Il doit être considéré que M. [F] a valablement signé le contrat en cause.
Par ailleurs, il est établi que la société [I] [E] [B] a bien contracté avec la société GD 1 pour la réalisation de l’opération immobilière en cause, M. [F] s’étant engagé au nom et pour le compte de cette dernière société et ce malgré l’existence d’une société « Hippodrome », l’emploi dans le contrat de la dénomination commerciale « Sud Promotion SARL » et d’un numéro de RIDET appartenant à une autre société.
En effet:
C’est bien la société GD1 exerçant sous l’enseigne SUD PROMOTION qui s’est engagée.
Les correspondances échangées suite aux travaux démontrent que c’est bien la société GD1 qui s’est engagée à payer des honoraires d'[B].
Il est constant que M. [L] gère de très nombreuses sociétés dans le domaine de la promotion immobilière et de l’investissement et notamment la société GD 1, exerçant le sous le nom commercial « Sud Promotion » qui a pu servir de support à plusieurs opérations.
Sur le montant des sommes dues
La société [I] [E] [B] produit des factures correspondant à un travail dont la réalité intrinsèque n’est pas véritablement contestée.
M. [L] mais n’a émis aucune contestation dans le délai de quinzaine prévue par le contrat.
Dans les différents échanges comprenant de nombreux rappels de demandes de paiement, le principe de la dette n’a jamais été contesté.
Bien au contraire, ce principe a été admis par le débiteur.
La société [I] [E] [B] est fondée à demander le paiement des honoraires qu’elle réclame, soit 19 030 454 francs CFP, ainsi que des intérêts moratoires au taux contractuel, soit 6 661 francs CFP par jour de retard à compter du 6 novembre 2019 et jusqu’à parfait paiement.

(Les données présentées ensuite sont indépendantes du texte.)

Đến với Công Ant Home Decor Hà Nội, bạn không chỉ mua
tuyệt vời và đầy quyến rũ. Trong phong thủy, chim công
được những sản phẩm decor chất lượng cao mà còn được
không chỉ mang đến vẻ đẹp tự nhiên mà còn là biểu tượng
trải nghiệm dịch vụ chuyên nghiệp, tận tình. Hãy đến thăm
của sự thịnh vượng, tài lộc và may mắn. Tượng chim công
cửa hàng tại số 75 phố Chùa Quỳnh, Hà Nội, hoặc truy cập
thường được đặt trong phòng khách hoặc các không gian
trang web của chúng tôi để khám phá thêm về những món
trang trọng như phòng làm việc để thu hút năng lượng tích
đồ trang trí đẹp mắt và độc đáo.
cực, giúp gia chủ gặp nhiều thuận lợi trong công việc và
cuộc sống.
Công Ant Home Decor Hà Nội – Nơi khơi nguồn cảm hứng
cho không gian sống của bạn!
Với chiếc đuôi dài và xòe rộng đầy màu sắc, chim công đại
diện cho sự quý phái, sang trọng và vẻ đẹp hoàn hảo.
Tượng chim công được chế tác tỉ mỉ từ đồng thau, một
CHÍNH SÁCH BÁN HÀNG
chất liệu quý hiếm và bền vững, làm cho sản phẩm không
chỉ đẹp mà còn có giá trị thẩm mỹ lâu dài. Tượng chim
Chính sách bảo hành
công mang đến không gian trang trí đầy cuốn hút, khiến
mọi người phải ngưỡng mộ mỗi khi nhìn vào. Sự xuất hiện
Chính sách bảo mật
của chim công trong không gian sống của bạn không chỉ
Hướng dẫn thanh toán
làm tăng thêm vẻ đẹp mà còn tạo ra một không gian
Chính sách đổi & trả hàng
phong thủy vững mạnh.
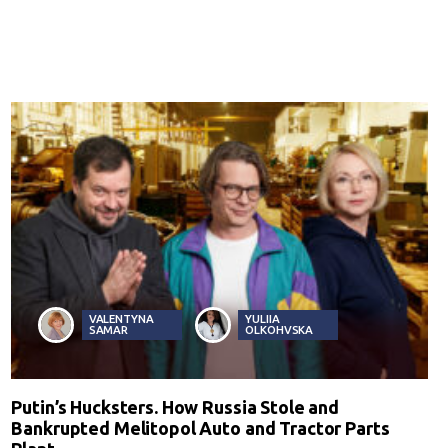
VALENTYNA
YULIIA
SAMAR
OLKOHVSKA
Putin’s Hucksters. How Russia Stole and
Bankrupted Melitopol Auto and Tractor Parts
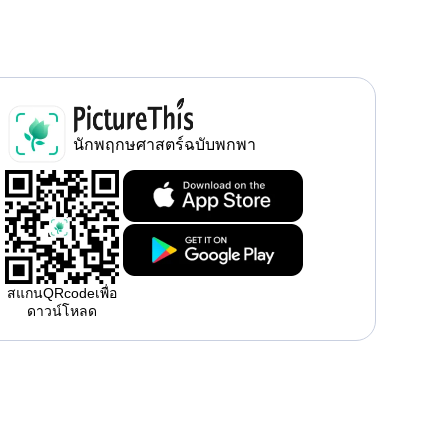
นักพฤกษศาสตร์ฉบับพกพา
สแกนQRcodeเพื่อ
ดาวน์โหลด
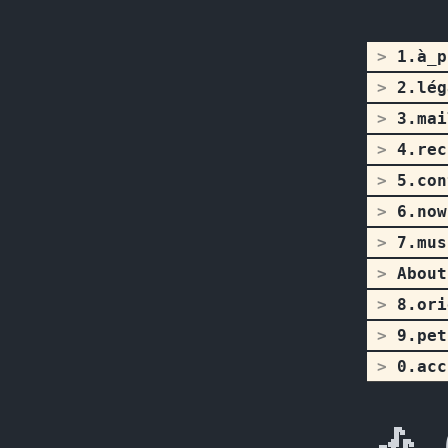
1.à_p
2.lég
3.mai
4.rec
5.con
6.now
7.mus
About
8.ori
9.pet
0.acc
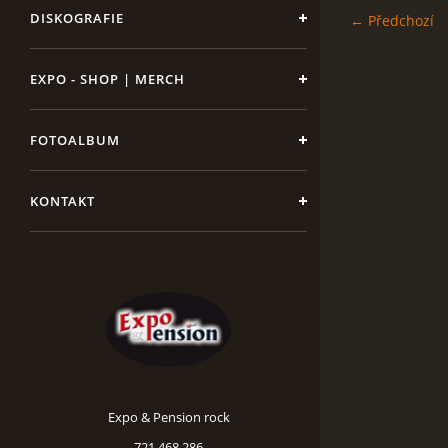
DISKOGRAFIE
← Předchozí
EXPO - SHOP | MERCH
FOTOALBUM
KONTAKT
Expo & Pension rock
721 468 286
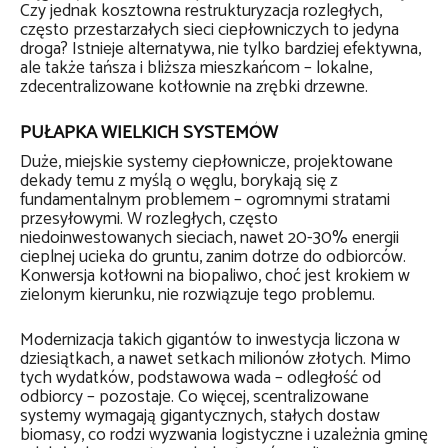
Czy jednak kosztowna restrukturyzacja rozległych,
często przestarzałych sieci ciepłowniczych to jedyna
droga? Istnieje alternatywa, nie tylko bardziej efektywna,
ale także tańsza i bliższa mieszkańcom – lokalne,
zdecentralizowane kotłownie na zrębki drzewne.
PUŁAPKA WIELKICH SYSTEMÓW
Duże, miejskie systemy ciepłownicze, projektowane
dekady temu z myślą o węglu, borykają się z
fundamentalnym problemem – ogromnymi stratami
przesyłowymi. W rozległych, często
niedoinwestowanych sieciach, nawet 20-30% energii
cieplnej ucieka do gruntu, zanim dotrze do odbiorców.
Konwersja kotłowni na biopaliwo, choć jest krokiem w
zielonym kierunku, nie rozwiązuje tego problemu.
Modernizacja takich gigantów to inwestycja liczona w
dziesiątkach, a nawet setkach milionów złotych. Mimo
tych wydatków, podstawowa wada – odległość od
odbiorcy – pozostaje. Co więcej, scentralizowane
systemy wymagają gigantycznych, stałych dostaw
biomasy, co rodzi wyzwania logistyczne i uzależnia gminę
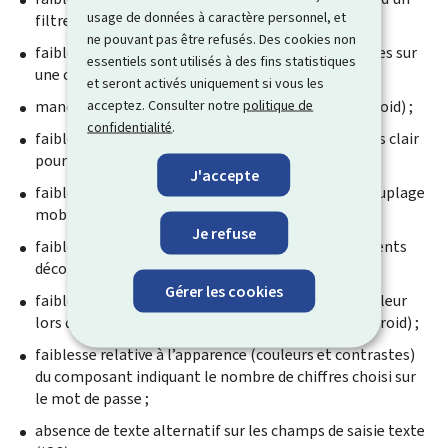
usage de données à caractère personnel, et
filtre (iOS & Android) ;
ne pouvant pas être refusés. Des cookies non
faiblesse relative à l’icône communications non lues sur
essentiels sont utilisés à des fins statistiques
une carte d’une démarche (iOS & Android) ;
et seront activés uniquement si vous les
acceptez. Consulter notre
politique de
manque de documents PDF accessibles (iOS & Android) ;
confidentialité
.
faiblesse relative au contraste du gris foncé sur gris clair
pour les titres et textes (iOS & Android) ;
J'accepte
faiblesse relative à l’animation QR Code dans le couplage
mobile / l’ajout d'un document (iOS & Android) ;
Je refuse
faiblesse relative à la lecture/consultation d’éléments
décoratifs (Android) ;
Gérer les cookies
faiblesse relative à l’information portée par la couleur
lors du couplage de l’appareil (3 étapes) (iOS & Android) ;
faiblesse relative à l’apparence (couleurs et contrastes)
du composant indiquant le nombre de chiffres choisi sur
le mot de passe ;
absence de texte alternatif sur les champs de saisie texte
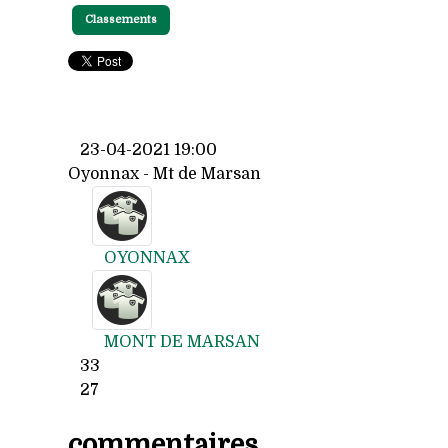
Classements
23-04-2021 19:00
Oyonnax - Mt de Marsan
OYONNAX
MONT DE MARSAN
33
27
commentaires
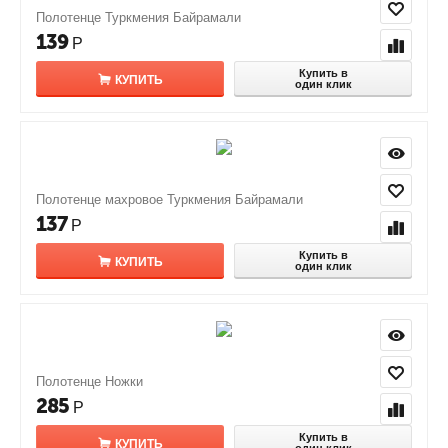
Полотенце Туркмения Байрамали
139
Р
Купить в
КУПИТЬ
один клик
Полотенце махровое Туркмения Байрамали
137
Р
Купить в
КУПИТЬ
один клик
Полотенце Ножки
285
Р
Купить в
КУПИТЬ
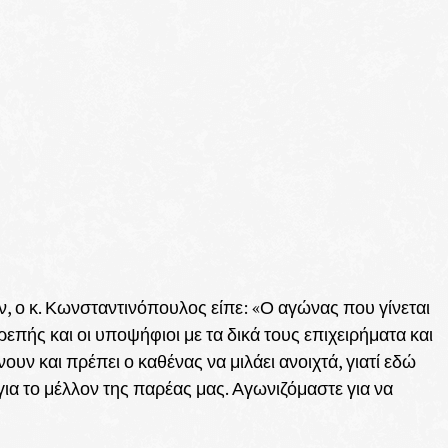
 ο κ. Κωνσταντινόπουλος είπε: «Ο αγώνας που γίνεται
ρεπής και οι υποψήφιοι με τα δικά τους επιχειρήματα και
υν και πρέπει ο καθένας να μιλάει ανοιχτά, γιατί εδώ
 για το μέλλον της παρέας μας. Αγωνιζόμαστε για να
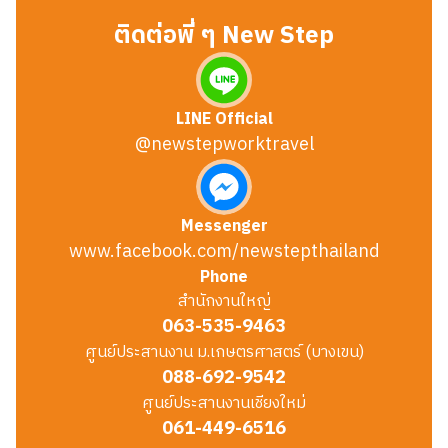
ติดต่อพี่ ๆ New Step
LINE Official
@newstepworktravel
Messenger
www.facebook.com/newstepthailand
Phone
สำนักงานใหญ่
063-535-9463
ศูนย์ประสานงาน ม.เกษตรศาสตร์ (บางเขน)
088-692-9542
ศูนย์ประสานงานเชียงใหม่
061-449-6516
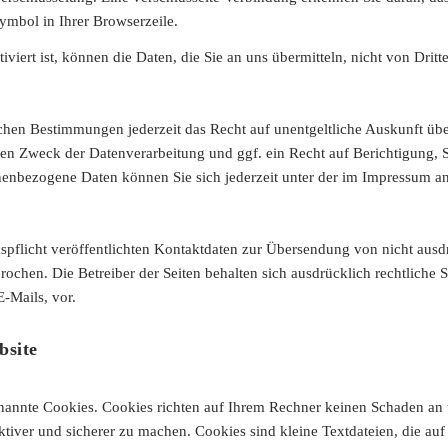
ymbol in Ihrer Browserzeile.
iert ist, können die Daten, die Sie an uns übermitteln, nicht von Drit
chen Bestimmungen jederzeit das Recht auf unentgeltliche Auskunft üb
n Zweck der Datenverarbeitung und ggf. ein Recht auf Berichtigung, 
enbezogene Daten können Sie sich jederzeit unter der im Impressum 
flicht veröffentlichten Kontaktdaten zur Übersendung von nicht ausd
rochen. Die Betreiber der Seiten behalten sich ausdrücklich rechtliche 
-Mails, vor.
bsite
enannte Cookies. Cookies richten auf Ihrem Rechner keinen Schaden an 
ektiver und sicherer zu machen. Cookies sind kleine Textdateien, die au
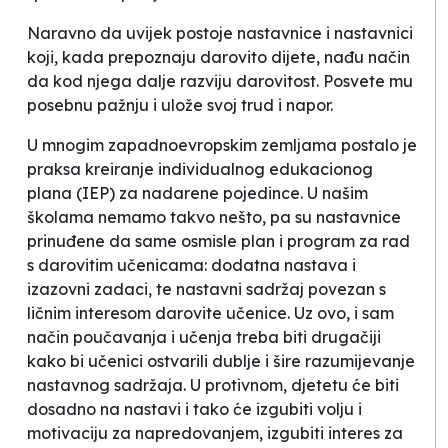
Naravno da uvijek postoje nastavnice i nastavnici
koji, kada prepoznaju darovito dijete, nađu način
da kod njega dalje razviju darovitost. Posvete mu
posebnu pažnju i ulože svoj trud i napor.
U mnogim zapadnoevropskim zemljama postalo je
praksa kreiranje individualnog edukacionog
plana (IEP) za nadarene pojedince. U našim
školama nemamo takvo nešto, pa su nastavnice
prinuđene da same osmisle plan i program za rad
s darovitim učenicama: dodatna nastava i
izazovni zadaci, te nastavni sadržaj povezan s
ličnim interesom darovite učenice. Uz ovo, i sam
način poučavanja i učenja treba biti drugačiji
kako bi učenici ostvarili dublje i šire razumijevanje
nastavnog sadržaja. U protivnom, djetetu će biti
dosadno na nastavi i tako će izgubiti volju i
motivaciju za napredovanjem, izgubiti interes za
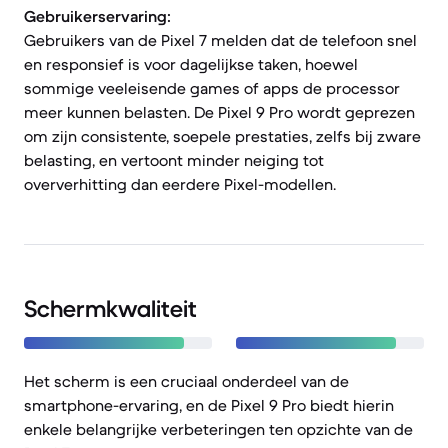
Gebruikerservaring:
Gebruikers van de Pixel 7 melden dat de telefoon snel
en responsief is voor dagelijkse taken, hoewel
sommige veeleisende games of apps de processor
meer kunnen belasten. De Pixel 9 Pro wordt geprezen
om zijn consistente, soepele prestaties, zelfs bij zware
belasting, en vertoont minder neiging tot
oververhitting dan eerdere Pixel-modellen.
Schermkwaliteit
Het scherm is een cruciaal onderdeel van de
smartphone-ervaring, en de Pixel 9 Pro biedt hierin
enkele belangrijke verbeteringen ten opzichte van de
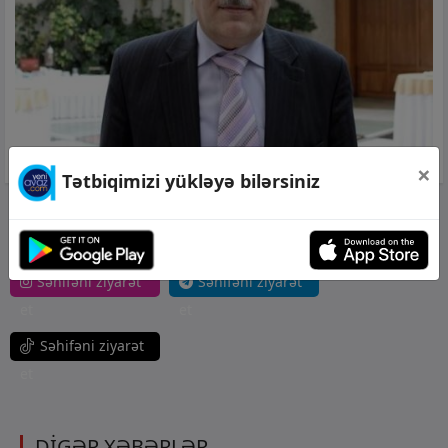
×
Tətbiqimizi yükləyə bilərsiniz
Səhifəni ziyarət
et
Səhifəni ziyarət
Səhifəni ziyarət
et
et
Səhifəni ziyarət
et
DİGƏR XƏBƏRLƏR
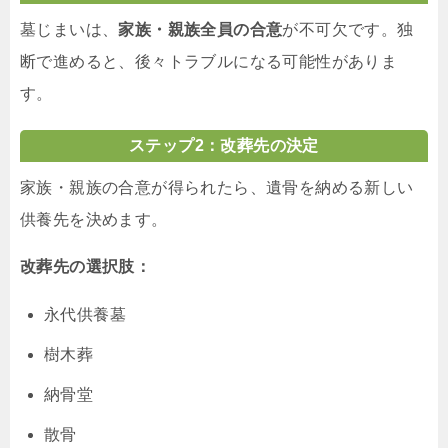
墓じまいは、
家族・親族全員の合意
が不可欠です。独
断で進めると、後々トラブルになる可能性がありま
す。
ステップ2：改葬先の決定
家族・親族の合意が得られたら、遺骨を納める新しい
供養先を決めます。
改葬先の選択肢：
永代供養墓
樹木葬
納骨堂
散骨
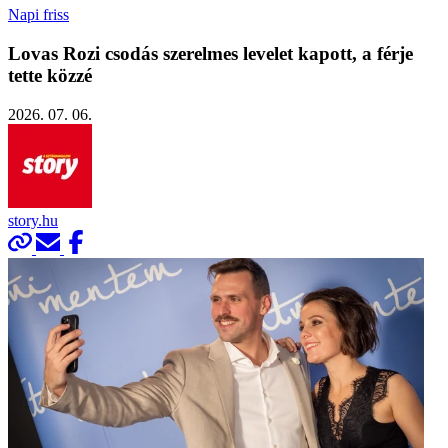
Napi friss
Lovas Rozi csodás szerelmes levelet kapott, a férje
tette közzé
2026. 07. 06.
story.hu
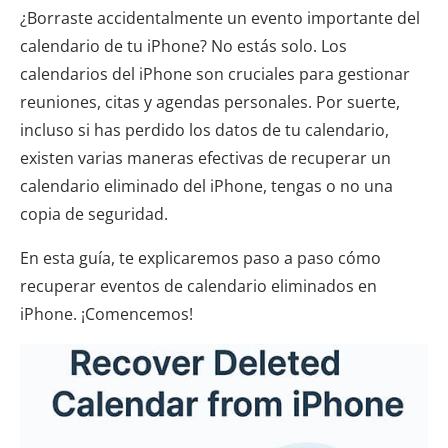
¿Borraste accidentalmente un evento importante del
calendario de tu iPhone? No estás solo. Los
calendarios del iPhone son cruciales para gestionar
reuniones, citas y agendas personales. Por suerte,
incluso si has perdido los datos de tu calendario,
existen varias maneras efectivas de recuperar un
calendario eliminado del iPhone, tengas o no una
copia de seguridad.
En esta guía, te explicaremos paso a paso cómo
recuperar eventos de calendario eliminados en
iPhone. ¡Comencemos!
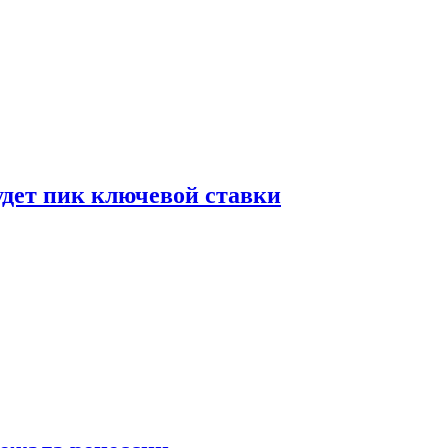
удет пик ключевой ставки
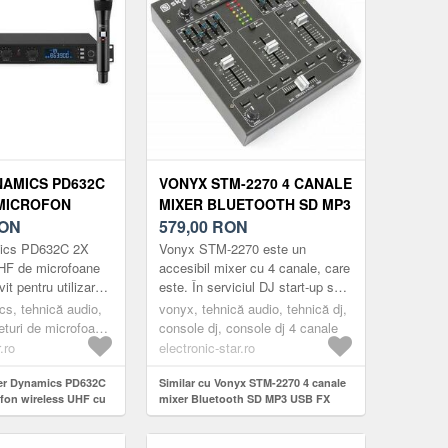
AMICS PD632C
VONYX STM-2270 4 CANALE
 MICROFON
MIXER BLUETOOTH SD MP3
UHF CU 20 DE
ON
USB FX
579,00
RON
 X MICROFON DE
ics PD632C 2X
Vonyx STM-2270 este un
 MICROFON CU
UHF de microfoane
accesibil mixer cu 4 canale, care
vit pentru utilizarea
este. În serviciul DJ start-up sau
u ajutorul căruia
concerte miciAceste oferte de
s, tehnică audio,
vonyx, tehnică audio, tehnică dj,
iar și c...
posibilități de conectare...
eturi de microfoane,
console dj, console dj 4 canale
ofoane fără fir
.ro
electronic-star.ro
wer Dynamics PD632C
Similar cu Vonyx STM-2270 4 canale
ofon wireless UHF cu
mixer Bluetooth SD MP3 USB FX
 x microfon de mână/
u cască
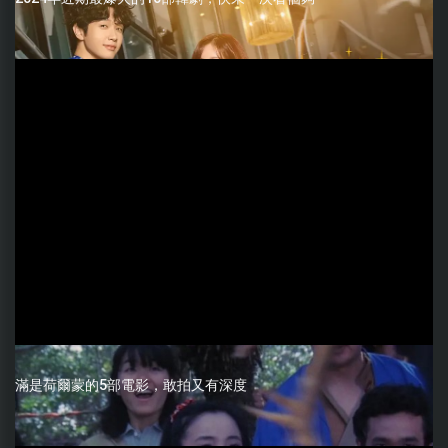
滿是荷爾蒙的5部電影，敢拍又有深度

Le jugement sera confirmé.
Sur la demande indemnitaire au titre d’une résistance abusive
Il y a lieu de constater que la SARL [E] [B] sollicite la confirmation pure et simple de l’intégralité du jugement et ne réitère pas en appel sa demande de condamnation à des dommages-intérêts.
Sur les autres demandes
La société GD 1 succombe et sera donc condamnée aux dépens.
Par voie de conséquence, elle est redevable envers la SARL [I] [E] [B] d’une somme au titre de l’article 700 du code de procédure civile qui sera fixée à francs 500'000 Fr. CFP pour la procédure d’appel
PAR CES MOTIFS
La cour
Confirme le jugement du tribunal mixte de commerce du 16 décembre 2024 en toutes ses dispositions
Condamne la SARL GD 1 à payer à la SARL [E] [B] la somme de 500'000 Fr. CFP sur le fondement de l’article 700 du code de procédure civile au titre de la procédure d’appel.